• Exercise text:

Researchers have found a possible genetic link for attention deficit hyperactivity disorder (ADHD). But the researchers also stress that their evidence does not suggest a single gene or set of genes are responsible for ADHD.
Researchers led by Anita Thapar from Cardiff University in Wales analyzed DNA strands from 366 children who had been diagnosed with attention deficit disorder. They then compared DNA from 1,047 children without ADHD.
They found that the children in the ADHD group were over twice as likely to have large and rare variations in their DNA, called copy number variants — 15 percent compared to 7 percent in the control group.
However, the researchers could not explain why 85 percent of ADHD children examined did not have similar rare variations in their DNA, suggesting there is still a long way to go to unraveling the secrets of attention deficit disorder’s origins.
“We found that, compared with the control group, the children with ADHD have a much higher rate of chunks of DNA that are either duplicated or missing,” said Thapar.

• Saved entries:
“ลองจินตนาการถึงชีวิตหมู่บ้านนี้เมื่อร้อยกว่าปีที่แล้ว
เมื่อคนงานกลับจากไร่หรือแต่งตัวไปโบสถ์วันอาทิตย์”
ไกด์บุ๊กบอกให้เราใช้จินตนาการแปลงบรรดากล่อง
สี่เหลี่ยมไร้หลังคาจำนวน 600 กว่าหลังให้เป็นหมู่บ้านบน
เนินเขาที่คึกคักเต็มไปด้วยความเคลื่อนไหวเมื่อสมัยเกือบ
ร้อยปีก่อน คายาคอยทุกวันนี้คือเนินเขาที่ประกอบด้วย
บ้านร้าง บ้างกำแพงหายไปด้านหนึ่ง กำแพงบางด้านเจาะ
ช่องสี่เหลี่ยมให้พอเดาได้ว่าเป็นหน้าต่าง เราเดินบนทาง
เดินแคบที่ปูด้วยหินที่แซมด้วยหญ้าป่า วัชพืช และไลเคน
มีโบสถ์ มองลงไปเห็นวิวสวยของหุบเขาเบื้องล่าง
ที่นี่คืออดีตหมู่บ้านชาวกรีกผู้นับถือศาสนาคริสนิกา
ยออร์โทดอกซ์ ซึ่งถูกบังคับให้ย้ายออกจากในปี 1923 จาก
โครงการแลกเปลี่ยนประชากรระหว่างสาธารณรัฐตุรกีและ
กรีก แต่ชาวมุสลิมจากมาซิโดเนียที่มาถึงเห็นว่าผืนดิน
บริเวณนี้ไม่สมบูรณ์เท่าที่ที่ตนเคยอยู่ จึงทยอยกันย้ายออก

* * *

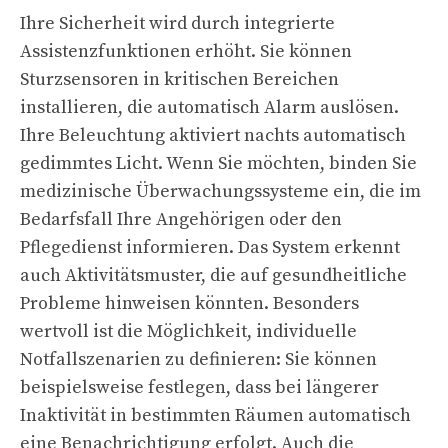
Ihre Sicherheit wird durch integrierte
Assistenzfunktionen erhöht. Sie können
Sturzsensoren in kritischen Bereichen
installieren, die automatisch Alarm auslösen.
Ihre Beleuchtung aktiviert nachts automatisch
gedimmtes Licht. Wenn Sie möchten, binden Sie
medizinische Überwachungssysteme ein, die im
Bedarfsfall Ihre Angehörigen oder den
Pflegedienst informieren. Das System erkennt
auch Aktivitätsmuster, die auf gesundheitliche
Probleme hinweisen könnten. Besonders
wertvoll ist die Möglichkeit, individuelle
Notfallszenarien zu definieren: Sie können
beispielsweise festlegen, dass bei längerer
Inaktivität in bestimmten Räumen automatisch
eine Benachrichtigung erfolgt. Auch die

* * *

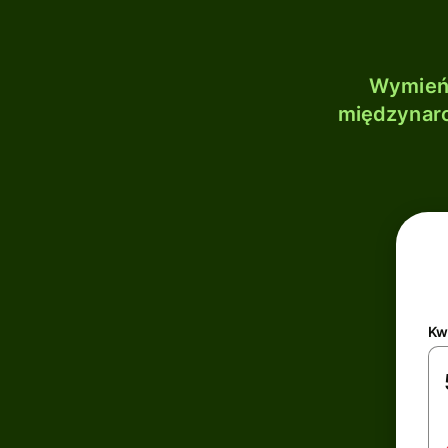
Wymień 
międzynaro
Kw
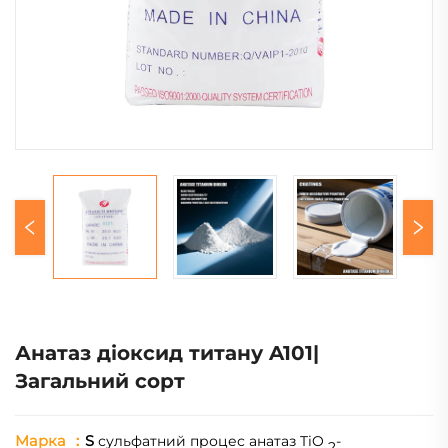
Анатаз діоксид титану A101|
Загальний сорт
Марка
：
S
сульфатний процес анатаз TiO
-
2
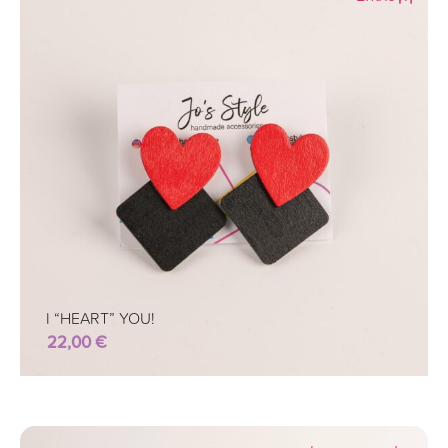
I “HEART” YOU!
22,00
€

• Goal of the exercise: Reproduce the passage on a possible genetic link to ADHD in full, word for word.

• Response for this exercise:
Researchers have found a possible genetic link for attention deficit hyperactivity disorder (ADHD). But the researchers also stress that their evidence does not suggest a single gene or set of genes are responsible for ADHD.
Researchers led by Anita Thapar from Cardiff University in Wales analyzed DNA strands from 366 children who had been diagnosed with attention deficit disorder. They then compared DNA from 1,047 children without ADHD.
They found that the children in the ADHD group were over twice as likely to have large and rare variations in their DNA, called copy number variants — 15 percent compared to 7 percent in the control group.
However, the researchers could not explain why 85 percent of ADHD children examined did not have similar rare variations in their DNA, suggesting there is still a long way to go to unraveling the secrets of attention deficit disorder’s origins.
“We found that, compared with the control group, the children with ADHD have a much higher rate of chunks of DNA that are either duplicated or missing,” said Thapar.